Senate falls short on vote to convict Trump

Former President Trump was acquitted in the Senate on Saturday, bringing his historic second impeachment trial to a close. 

The final vote was 57-43 in favor of convicting him — not enough for the two-thirds majority needed. Democrats needed 17 Republicans to side with them to convict Trump of inciting an insurrection. They received seven. 

However, this was still one of the more bipartisan efforts in the Senate recently. 

After the vote, several of the Republicans who voted Trump ‘not guilty’ still declared Trump responsible for the insurrection. 

Among them was Kentucky Senator Mitch McConnell, who used language that just as easily could have been used by House Democrats in favor of convicting the president.
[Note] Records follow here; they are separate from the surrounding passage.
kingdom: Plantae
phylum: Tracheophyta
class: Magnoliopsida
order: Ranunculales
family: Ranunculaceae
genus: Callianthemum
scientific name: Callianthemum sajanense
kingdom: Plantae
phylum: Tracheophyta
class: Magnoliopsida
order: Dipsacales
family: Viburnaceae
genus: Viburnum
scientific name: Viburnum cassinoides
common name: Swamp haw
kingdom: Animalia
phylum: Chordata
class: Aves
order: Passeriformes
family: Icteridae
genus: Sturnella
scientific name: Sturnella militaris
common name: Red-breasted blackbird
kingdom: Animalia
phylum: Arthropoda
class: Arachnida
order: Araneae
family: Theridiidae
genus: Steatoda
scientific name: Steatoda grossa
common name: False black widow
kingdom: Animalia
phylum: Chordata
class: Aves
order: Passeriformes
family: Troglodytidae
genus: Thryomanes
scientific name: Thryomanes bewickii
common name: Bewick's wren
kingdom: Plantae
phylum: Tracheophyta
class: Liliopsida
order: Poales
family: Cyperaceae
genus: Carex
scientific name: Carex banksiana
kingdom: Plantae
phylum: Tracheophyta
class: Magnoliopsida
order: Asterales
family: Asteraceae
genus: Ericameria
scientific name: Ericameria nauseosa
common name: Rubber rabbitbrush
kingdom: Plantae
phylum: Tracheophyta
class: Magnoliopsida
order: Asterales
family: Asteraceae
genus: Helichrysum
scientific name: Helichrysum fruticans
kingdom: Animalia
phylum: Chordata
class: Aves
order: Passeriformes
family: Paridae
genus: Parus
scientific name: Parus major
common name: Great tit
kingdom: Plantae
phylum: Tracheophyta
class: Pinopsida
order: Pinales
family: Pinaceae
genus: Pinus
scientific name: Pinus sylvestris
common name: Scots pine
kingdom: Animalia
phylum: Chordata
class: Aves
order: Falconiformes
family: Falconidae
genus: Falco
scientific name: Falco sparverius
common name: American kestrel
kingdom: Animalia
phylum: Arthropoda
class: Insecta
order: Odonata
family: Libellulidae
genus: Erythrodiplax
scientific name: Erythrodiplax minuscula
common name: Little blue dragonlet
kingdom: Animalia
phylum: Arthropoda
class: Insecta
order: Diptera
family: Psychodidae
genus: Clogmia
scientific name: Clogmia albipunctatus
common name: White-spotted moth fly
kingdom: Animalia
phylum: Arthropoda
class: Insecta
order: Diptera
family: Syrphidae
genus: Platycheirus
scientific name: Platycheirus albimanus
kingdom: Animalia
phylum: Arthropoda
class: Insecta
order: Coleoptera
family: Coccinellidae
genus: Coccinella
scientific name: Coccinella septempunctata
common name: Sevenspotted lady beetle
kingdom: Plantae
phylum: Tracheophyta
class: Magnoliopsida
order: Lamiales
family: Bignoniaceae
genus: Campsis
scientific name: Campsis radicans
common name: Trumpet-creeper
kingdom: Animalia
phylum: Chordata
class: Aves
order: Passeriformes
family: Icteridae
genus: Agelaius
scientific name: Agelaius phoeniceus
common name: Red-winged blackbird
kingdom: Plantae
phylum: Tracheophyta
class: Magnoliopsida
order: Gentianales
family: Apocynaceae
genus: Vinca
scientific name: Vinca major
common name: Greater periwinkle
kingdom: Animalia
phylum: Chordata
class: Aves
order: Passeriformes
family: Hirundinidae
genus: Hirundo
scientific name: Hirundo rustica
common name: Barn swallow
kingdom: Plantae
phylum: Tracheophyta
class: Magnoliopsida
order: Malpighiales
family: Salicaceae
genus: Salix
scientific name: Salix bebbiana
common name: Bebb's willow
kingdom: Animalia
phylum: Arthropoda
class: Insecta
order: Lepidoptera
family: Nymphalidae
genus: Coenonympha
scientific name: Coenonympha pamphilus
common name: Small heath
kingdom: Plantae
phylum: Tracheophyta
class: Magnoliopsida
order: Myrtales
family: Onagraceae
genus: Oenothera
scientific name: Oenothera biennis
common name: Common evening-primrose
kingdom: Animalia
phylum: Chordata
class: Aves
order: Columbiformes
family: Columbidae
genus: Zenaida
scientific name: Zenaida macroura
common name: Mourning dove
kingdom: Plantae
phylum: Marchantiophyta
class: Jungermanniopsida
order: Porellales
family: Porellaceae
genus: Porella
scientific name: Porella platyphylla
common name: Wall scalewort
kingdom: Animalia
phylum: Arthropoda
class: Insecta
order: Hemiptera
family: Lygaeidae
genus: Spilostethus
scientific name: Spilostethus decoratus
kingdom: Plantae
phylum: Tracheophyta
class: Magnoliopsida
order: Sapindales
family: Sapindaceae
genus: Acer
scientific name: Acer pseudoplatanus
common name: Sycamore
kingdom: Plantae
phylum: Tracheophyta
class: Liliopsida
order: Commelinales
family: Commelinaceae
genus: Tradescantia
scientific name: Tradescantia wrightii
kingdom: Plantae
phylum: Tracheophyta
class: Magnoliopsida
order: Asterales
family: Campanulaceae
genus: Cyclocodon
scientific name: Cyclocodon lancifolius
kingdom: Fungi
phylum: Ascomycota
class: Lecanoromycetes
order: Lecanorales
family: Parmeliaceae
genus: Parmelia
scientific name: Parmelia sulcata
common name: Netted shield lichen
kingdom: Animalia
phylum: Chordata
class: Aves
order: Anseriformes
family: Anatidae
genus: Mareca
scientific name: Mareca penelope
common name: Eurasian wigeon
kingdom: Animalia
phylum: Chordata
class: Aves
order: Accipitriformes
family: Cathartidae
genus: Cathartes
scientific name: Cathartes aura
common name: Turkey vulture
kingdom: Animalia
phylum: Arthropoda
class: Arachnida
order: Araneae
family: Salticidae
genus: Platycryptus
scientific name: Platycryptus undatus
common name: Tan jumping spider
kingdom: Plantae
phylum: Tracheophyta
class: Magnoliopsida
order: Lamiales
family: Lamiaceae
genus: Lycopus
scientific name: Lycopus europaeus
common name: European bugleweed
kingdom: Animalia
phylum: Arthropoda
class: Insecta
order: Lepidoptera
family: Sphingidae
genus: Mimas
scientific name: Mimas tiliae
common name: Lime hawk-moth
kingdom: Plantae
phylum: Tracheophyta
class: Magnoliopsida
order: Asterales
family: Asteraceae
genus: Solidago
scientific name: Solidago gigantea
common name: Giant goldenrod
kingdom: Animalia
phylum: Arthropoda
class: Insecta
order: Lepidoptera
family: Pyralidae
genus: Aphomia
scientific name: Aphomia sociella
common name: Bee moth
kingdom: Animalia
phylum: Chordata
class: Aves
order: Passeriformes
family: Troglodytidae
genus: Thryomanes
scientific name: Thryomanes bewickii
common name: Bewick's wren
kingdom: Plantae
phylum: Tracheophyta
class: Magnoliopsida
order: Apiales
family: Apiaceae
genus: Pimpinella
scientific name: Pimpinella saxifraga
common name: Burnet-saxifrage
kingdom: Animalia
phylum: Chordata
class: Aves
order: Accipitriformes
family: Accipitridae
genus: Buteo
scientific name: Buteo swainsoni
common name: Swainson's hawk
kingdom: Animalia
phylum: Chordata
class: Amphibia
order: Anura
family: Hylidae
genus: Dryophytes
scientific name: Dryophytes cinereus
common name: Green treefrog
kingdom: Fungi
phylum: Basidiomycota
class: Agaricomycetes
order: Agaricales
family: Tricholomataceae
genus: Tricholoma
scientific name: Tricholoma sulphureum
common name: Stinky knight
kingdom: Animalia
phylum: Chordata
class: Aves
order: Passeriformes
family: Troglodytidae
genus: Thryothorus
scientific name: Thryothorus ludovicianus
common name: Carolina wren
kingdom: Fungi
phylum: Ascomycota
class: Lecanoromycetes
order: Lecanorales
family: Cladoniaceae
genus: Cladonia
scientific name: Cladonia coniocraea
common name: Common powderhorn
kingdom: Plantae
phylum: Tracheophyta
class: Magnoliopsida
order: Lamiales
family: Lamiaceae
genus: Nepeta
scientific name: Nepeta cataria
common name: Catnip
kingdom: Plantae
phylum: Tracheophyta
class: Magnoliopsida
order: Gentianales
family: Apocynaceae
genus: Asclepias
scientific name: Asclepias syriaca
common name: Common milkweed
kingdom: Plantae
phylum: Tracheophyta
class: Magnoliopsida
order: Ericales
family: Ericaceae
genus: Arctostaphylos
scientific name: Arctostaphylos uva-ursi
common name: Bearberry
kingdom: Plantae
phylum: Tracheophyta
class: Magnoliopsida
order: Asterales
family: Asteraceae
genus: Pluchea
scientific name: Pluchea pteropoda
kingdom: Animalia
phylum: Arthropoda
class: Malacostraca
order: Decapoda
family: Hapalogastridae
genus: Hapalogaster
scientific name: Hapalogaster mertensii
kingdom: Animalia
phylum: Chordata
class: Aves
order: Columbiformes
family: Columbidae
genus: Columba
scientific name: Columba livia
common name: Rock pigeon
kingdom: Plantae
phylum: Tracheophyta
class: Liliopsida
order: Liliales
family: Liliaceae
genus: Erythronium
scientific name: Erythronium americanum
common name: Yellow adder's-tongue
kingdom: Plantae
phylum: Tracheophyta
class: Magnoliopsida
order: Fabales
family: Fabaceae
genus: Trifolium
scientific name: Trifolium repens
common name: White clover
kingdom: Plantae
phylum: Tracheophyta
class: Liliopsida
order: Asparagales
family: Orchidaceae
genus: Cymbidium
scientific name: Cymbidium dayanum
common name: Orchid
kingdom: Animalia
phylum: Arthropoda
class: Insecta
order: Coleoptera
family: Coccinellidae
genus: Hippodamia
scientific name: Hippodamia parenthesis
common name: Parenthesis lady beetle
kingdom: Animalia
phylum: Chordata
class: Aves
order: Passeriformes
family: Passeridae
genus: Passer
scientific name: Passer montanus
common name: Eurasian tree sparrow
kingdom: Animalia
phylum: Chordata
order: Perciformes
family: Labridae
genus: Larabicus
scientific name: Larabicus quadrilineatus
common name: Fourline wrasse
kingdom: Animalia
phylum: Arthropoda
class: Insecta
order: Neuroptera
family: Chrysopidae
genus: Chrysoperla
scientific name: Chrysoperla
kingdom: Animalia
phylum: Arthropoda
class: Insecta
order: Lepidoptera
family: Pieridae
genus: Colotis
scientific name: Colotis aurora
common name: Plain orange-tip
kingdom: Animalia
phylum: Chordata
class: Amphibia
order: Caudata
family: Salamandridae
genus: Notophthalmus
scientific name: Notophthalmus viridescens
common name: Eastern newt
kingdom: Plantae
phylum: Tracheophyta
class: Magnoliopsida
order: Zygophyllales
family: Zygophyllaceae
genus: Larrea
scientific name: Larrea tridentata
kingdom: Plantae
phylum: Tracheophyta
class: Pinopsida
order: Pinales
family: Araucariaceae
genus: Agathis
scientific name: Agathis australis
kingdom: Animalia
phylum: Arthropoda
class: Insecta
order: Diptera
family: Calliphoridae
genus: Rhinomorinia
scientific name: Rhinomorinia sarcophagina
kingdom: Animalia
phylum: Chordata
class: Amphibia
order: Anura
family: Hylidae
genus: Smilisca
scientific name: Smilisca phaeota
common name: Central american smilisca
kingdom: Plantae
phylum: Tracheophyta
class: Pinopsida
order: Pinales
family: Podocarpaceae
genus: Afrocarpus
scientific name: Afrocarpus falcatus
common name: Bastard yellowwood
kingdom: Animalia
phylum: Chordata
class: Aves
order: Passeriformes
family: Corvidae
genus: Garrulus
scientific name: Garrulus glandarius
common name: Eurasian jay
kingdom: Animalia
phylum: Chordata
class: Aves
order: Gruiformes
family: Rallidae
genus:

“There is no question, none, that President Trump is practically and morally responsible for provoking the events of that day. The people who stormed this building believed they were acting on the wishes and instructions of their President. And their having that belief was a foreseeable consequence of the growing crescendo of false statements, conspiracy theories, and reckless hyperbole which the defeated President kept shouting into the largest megaphone on planet Earth,” McConnell said shortly after the final vote.

McConnell’s stated reason for his ‘not guilty’ vote was that Trump was no longer in office. McConnell was the person who prevented the Senate trial from starting while the president was still in office. 

In a press release on Saturday, Speaker Nancy Pelosi said “It is so pathetic that Senator McConnell kept the Senate shut down so that the Senate could not receive the article of impeachment and has used that as his excuse for not voting to convict Donald Trump.” 

Ultimately, the real verdict of the impeachment trial may be left to history: Representative Madeleine Dean of Pennsylvania made her closing argument an appeal to history books. “If we don’t set this right and call it what it was, the highest of constitutional crimes by the president of the United States, the past will not be past,” the impeachment manager said.

“The past will become our future. Senators, we are in a dialogue with history.”